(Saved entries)
*-*-*
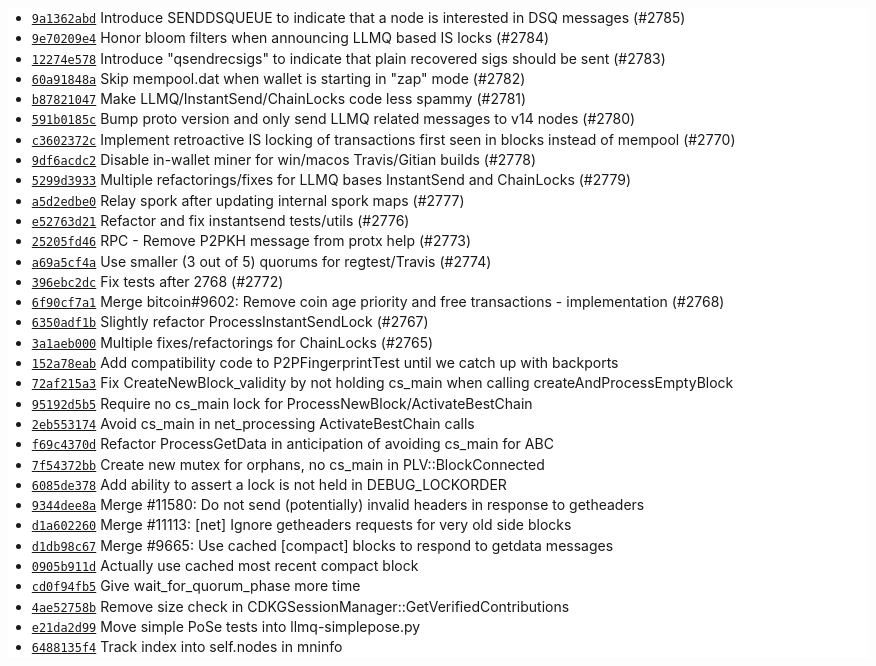 - [`9a1362abd`](https://github.com/dftzpay/dftz/commit/9a1362abd) Introduce SENDDSQUEUE to indicate that a node is interested in DSQ messages (#2785)
- [`9e70209e4`](https://github.com/dftzpay/dftz/commit/9e70209e4) Honor bloom filters when announcing LLMQ based IS locks (#2784)
- [`12274e578`](https://github.com/dftzpay/dftz/commit/12274e578) Introduce "qsendrecsigs" to indicate that plain recovered sigs should be sent (#2783)
- [`60a91848a`](https://github.com/dftzpay/dftz/commit/60a91848a) Skip mempool.dat when wallet is starting in "zap" mode (#2782)
- [`b87821047`](https://github.com/dftzpay/dftz/commit/b87821047) Make LLMQ/InstantSend/ChainLocks code less spammy (#2781)
- [`591b0185c`](https://github.com/dftzpay/dftz/commit/591b0185c) Bump proto version and only send LLMQ related messages to v14 nodes (#2780)
- [`c3602372c`](https://github.com/dftzpay/dftz/commit/c3602372c) Implement retroactive IS locking of transactions first seen in blocks instead of mempool (#2770)
- [`9df6acdc2`](https://github.com/dftzpay/dftz/commit/9df6acdc2) Disable in-wallet miner for win/macos Travis/Gitian builds (#2778)
- [`5299d3933`](https://github.com/dftzpay/dftz/commit/5299d3933) Multiple refactorings/fixes for LLMQ bases InstantSend and ChainLocks (#2779)
- [`a5d2edbe0`](https://github.com/dftzpay/dftz/commit/a5d2edbe0) Relay spork after updating internal spork maps (#2777)
- [`e52763d21`](https://github.com/dftzpay/dftz/commit/e52763d21) Refactor and fix instantsend tests/utils (#2776)
- [`25205fd46`](https://github.com/dftzpay/dftz/commit/25205fd46) RPC - Remove P2PKH message from protx help (#2773)
- [`a69a5cf4a`](https://github.com/dftzpay/dftz/commit/a69a5cf4a) Use smaller (3 out of 5) quorums for regtest/Travis (#2774)
- [`396ebc2dc`](https://github.com/dftzpay/dftz/commit/396ebc2dc) Fix tests after 2768 (#2772)
- [`6f90cf7a1`](https://github.com/dftzpay/dftz/commit/6f90cf7a1) Merge bitcoin#9602: Remove coin age priority and free transactions - implementation (#2768)
- [`6350adf1b`](https://github.com/dftzpay/dftz/commit/6350adf1b) Slightly refactor ProcessInstantSendLock (#2767)
- [`3a1aeb000`](https://github.com/dftzpay/dftz/commit/3a1aeb000) Multiple fixes/refactorings for ChainLocks (#2765)
- [`152a78eab`](https://github.com/dftzpay/dftz/commit/152a78eab) Add compatibility code to P2PFingerprintTest until we catch up with backports
- [`72af215a3`](https://github.com/dftzpay/dftz/commit/72af215a3) Fix CreateNewBlock_validity by not holding cs_main when calling createAndProcessEmptyBlock
- [`95192d5b5`](https://github.com/dftzpay/dftz/commit/95192d5b5) Require no cs_main lock for ProcessNewBlock/ActivateBestChain
- [`2eb553174`](https://github.com/dftzpay/dftz/commit/2eb553174) Avoid cs_main in net_processing ActivateBestChain calls
- [`f69c4370d`](https://github.com/dftzpay/dftz/commit/f69c4370d) Refactor ProcessGetData in anticipation of avoiding cs_main for ABC
- [`7f54372bb`](https://github.com/dftzpay/dftz/commit/7f54372bb) Create new mutex for orphans, no cs_main in PLV::BlockConnected
- [`6085de378`](https://github.com/dftzpay/dftz/commit/6085de378) Add ability to assert a lock is not held in DEBUG_LOCKORDER
- [`9344dee8a`](https://github.com/dftzpay/dftz/commit/9344dee8a) Merge #11580: Do not send (potentially) invalid headers in response to getheaders
- [`d1a602260`](https://github.com/dftzpay/dftz/commit/d1a602260) Merge #11113: [net] Ignore getheaders requests for very old side blocks
- [`d1db98c67`](https://github.com/dftzpay/dftz/commit/d1db98c67) Merge #9665: Use cached [compact] blocks to respond to getdata messages
- [`0905b911d`](https://github.com/dftzpay/dftz/commit/0905b911d) Actually use cached most recent compact block
- [`cd0f94fb5`](https://github.com/dftzpay/dftz/commit/cd0f94fb5) Give wait_for_quorum_phase more time
- [`4ae52758b`](https://github.com/dftzpay/dftz/commit/4ae52758b) Remove size check in CDKGSessionManager::GetVerifiedContributions
- [`e21da2d99`](https://github.com/dftzpay/dftz/commit/e21da2d99) Move simple PoSe tests into llmq-simplepose.py
- [`6488135f4`](https://github.com/dftzpay/dftz/commit/6488135f4) Track index into self.nodes in mninfo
*-*-*
TASK TO COMPLETE: Put each line of the records above into a Markdown table with two columns, Row and Line, numbering the rows in order and skipping any blank lines. Leave the pictures out of the table.

TASK OUTPUT:
| Row | Line |
|---|---|
| 1 |  - [`9a1362abd`](https://github.com/dftzpay/dftz/commit/9a1362abd) Introduce SENDDSQUEUE to indicate that a node is interested in DSQ messages (#2785) |
| 2 | - [`9e70209e4`](https://github.com/dftzpay/dftz/commit/9e70209e4) Honor bloom filters when announcing LLMQ based IS locks (#2784) |
| 3 | - [`12274e578`](https://github.com/dftzpay/dftz/commit/12274e578) Introduce "qsendrecsigs" to indicate that plain recovered sigs should be sent (#2783) |
| 4 | - [`60a91848a`](https://github.com/dftzpay/dftz/commit/60a91848a) Skip mempool.dat when wallet is starting in "zap" mode (#2782) |
| 5 | - [`b87821047`](https://github.com/dftzpay/dftz/commit/b87821047) Make LLMQ/InstantSend/ChainLocks code less spammy (#2781) |
| 6 | - [`591b0185c`](https://github.com/dftzpay/dftz/commit/591b0185c) Bump proto version and only send LLMQ related messages to v14 nodes (#2780) |
| 7 | - [`c3602372c`](https://github.com/dftzpay/dftz/commit/c3602372c) Implement retroactive IS locking of transactions first seen in blocks instead of mempool (#2770) |
| 8 | - [`9df6acdc2`](https://github.com/dftzpay/dftz/commit/9df6acdc2) Disable in-wallet miner for win/macos Travis/Gitian builds (#2778) |
| 9 | - [`5299d3933`](https://github.com/dftzpay/dftz/commit/5299d3933) Multiple refactorings/fixes for LLMQ bases InstantSend and ChainLocks (#2779) |
| 10 | - [`a5d2edbe0`](https://github.com/dftzpay/dftz/commit/a5d2edbe0) Relay spork after updating internal spork maps (#2777) |
| 11 | - [`e52763d21`](https://github.com/dftzpay/dftz/commit/e52763d21) Refactor and fix instantsend tests/utils (#2776) |
| 12 | - [`25205fd46`](https://github.com/dftzpay/dftz/commit/25205fd46) RPC - Remove P2PKH message from protx help (#2773) |
| 13 | - [`a69a5cf4a`](https://github.com/dftzpay/dftz/commit/a69a5cf4a) Use smaller (3 out of 5) quorums for regtest/Travis (#2774) |
| 14 | - [`396ebc2dc`](https://github.com/dftzpay/dftz/commit/396ebc2dc) Fix tests after 2768 (#2772) |
| 15 | - [`6f90cf7a1`](https://github.com/dftzpay/dftz/commit/6f90cf7a1) Merge bitcoin#9602: Remove coin age priority and free transactions - implementation (#2768) |
| 16 | - [`6350adf1b`](https://github.com/dftzpay/dftz/commit/6350adf1b) Slightly refactor ProcessInstantSendLock (#2767) |
| 17 | - [`3a1aeb000`](https://github.com/dftzpay/dftz/commit/3a1aeb000) Multiple fixes/refactorings for ChainLocks (#2765) |
| 18 | - [`152a78eab`](https://github.com/dftzpay/dftz/commit/152a78eab) Add compatibility code to P2PFingerprintTest until we catch up with backports |
| 19 | - [`72af215a3`](https://github.com/dftzpay/dftz/commit/72af215a3) Fix CreateNewBlock_validity by not holding cs_main when calling createAndProcessEmptyBlock |
| 20 | - [`95192d5b5`](https://github.com/dftzpay/dftz/commit/95192d5b5) Require no cs_main lock for ProcessNewBlock/ActivateBestChain |
| 21 | - [`2eb553174`](https://github.com/dftzpay/dftz/commit/2eb553174) Avoid cs_main in net_processing ActivateBestChain calls |
| 22 | - [`f69c4370d`](https://github.com/dftzpay/dftz/commit/f69c4370d) Refactor ProcessGetData in anticipation of avoiding cs_main for ABC |
| 23 | - [`7f54372bb`](https://github.com/dftzpay/dftz/commit/7f54372bb) Create new mutex for orphans, no cs_main in PLV::BlockConnected |
| 24 | - [`6085de378`](https://github.com/dftzpay/dftz/commit/6085de378) Add ability to assert a lock is not held in DEBUG_LOCKORDER |
| 25 | - [`9344dee8a`](https://github.com/dftzpay/dftz/commit/9344dee8a) Merge #11580: Do not send (potentially) invalid headers in response to getheaders |
| 26 | - [`d1a602260`](https://github.com/dftzpay/dftz/commit/d1a602260) Merge #11113: [net] Ignore getheaders requests for very old side blocks |
| 27 | - [`d1db98c67`](https://github.com/dftzpay/dftz/commit/d1db98c67) Merge #9665: Use cached [compact] blocks to respond to getdata messages |
| 28 | - [`0905b911d`](https://github.com/dftzpay/dftz/commit/0905b911d) Actually use cached most recent compact block |
| 29 | - [`cd0f94fb5`](https://github.com/dftzpay/dftz/commit/cd0f94fb5) Give wait_for_quorum_phase more time |
| 30 | - [`4ae52758b`](https://github.com/dftzpay/dftz/commit/4ae52758b) Remove size check in CDKGSessionManager::GetVerifiedContributions |
| 31 | - [`e21da2d99`](https://github.com/dftzpay/dftz/commit/e21da2d99) Move simple PoSe tests into llmq-simplepose.py |
| 32 | - [`6488135f4`](https://github.com/dftzpay/dftz/commit/6488135f4) Track index into self.nodes in mninfo |